7. Il s’en déduit que le délai de prescription de l’action en responsabilité civile court à compter du jour où celui qui se prétend victime a connu ou aurait dû connaître le dommage, le fait générateur de responsabilité et son auteur ainsi que le lien de causalité entre le dommage et le fait générateur.

8. Lorsque l’action en responsabilité tend à l’indemnisation d’un préjudice né d’une décision de l’administration, la prescription ne court pas, en l’absence de recours, tant que cette décision n’a pas acquis un caractère définitif.

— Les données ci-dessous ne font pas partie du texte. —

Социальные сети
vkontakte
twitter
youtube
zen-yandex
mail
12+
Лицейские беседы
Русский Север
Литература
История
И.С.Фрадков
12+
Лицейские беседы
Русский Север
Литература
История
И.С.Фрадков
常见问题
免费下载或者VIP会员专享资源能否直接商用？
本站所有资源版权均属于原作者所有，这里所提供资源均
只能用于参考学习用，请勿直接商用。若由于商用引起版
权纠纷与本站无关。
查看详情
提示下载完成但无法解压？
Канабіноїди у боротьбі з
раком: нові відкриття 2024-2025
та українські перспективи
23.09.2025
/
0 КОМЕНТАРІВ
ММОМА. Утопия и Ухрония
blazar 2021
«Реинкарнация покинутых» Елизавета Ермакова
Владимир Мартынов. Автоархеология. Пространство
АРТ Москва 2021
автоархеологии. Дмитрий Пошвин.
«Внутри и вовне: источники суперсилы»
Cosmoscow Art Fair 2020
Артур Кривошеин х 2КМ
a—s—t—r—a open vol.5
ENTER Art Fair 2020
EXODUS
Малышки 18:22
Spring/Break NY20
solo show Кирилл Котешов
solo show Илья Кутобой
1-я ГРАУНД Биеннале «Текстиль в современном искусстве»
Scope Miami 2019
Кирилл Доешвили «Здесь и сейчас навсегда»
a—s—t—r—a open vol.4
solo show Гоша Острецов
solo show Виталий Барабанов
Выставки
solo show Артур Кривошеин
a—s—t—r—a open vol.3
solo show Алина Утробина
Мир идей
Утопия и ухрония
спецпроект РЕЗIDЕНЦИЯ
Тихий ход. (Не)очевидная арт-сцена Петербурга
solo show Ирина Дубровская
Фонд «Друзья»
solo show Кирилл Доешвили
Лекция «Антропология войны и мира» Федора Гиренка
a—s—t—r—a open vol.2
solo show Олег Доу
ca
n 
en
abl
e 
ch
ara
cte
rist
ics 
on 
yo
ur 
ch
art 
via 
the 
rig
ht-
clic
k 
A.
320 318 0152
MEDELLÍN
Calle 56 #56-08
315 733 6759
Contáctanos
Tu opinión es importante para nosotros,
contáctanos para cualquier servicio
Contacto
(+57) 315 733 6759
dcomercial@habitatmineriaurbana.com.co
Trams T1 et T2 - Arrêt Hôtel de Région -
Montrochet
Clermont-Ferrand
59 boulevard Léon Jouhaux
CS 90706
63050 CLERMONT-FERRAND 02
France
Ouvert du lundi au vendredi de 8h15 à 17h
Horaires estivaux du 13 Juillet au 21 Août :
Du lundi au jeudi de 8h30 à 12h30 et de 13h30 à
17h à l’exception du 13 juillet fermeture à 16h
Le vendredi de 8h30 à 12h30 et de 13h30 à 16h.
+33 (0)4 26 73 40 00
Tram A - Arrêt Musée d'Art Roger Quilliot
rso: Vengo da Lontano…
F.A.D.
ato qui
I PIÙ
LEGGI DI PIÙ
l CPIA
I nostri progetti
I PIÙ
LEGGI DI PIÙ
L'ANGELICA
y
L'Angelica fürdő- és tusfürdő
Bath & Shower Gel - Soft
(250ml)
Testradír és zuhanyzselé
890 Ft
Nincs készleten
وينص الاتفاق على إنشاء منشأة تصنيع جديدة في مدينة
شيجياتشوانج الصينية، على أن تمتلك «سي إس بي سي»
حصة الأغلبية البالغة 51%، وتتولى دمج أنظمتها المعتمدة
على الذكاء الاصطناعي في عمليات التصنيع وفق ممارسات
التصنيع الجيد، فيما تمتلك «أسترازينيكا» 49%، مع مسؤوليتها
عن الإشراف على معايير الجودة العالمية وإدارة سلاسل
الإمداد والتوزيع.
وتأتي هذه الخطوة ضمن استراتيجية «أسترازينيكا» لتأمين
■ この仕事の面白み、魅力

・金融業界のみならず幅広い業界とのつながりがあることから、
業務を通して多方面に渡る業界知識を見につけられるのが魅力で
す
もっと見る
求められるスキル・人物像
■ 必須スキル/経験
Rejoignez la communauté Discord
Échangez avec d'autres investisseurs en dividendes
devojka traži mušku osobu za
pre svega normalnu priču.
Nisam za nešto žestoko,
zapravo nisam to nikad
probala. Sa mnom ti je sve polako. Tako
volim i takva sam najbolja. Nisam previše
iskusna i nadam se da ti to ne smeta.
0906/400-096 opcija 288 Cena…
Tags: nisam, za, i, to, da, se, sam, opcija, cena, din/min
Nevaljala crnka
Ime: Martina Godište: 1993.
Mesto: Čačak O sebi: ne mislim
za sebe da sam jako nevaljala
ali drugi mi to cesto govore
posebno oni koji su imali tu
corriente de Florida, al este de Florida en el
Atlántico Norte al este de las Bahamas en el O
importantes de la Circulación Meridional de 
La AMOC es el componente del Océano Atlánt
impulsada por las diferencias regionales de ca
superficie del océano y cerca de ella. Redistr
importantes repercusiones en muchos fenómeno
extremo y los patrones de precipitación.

9.. Pour déclarer l’action irrecevable comme prescrite, l’arrêt retient qu’après réception de la lettre du 5 septembre 2014, les acquéreurs avaient connaissance d’un préjudice qui n’était pas seulement hypothétique, puisqu’il devait être évident pour eux qu’ils allaient devoir faire face à une demande de mise en conformité, qu’ils savaient qu’ils allaient à un différend avec l’administration, laquelle leur avait indiqué de la façon la plus claire que l’immeuble qu’ils avaient acquis se trouvait en infraction, et qu’ils avaient alors connaissance d’un fait susceptible d’engager la responsabilité du notaire instrumentaire.

10. En statuant ainsi, alors que le dommage subi par les acquéreurs ne s’était pas manifesté tant que la décision de l’administration n’avait pas acquis un caractère définitif, la cour d’appel a violé le texte susvisé.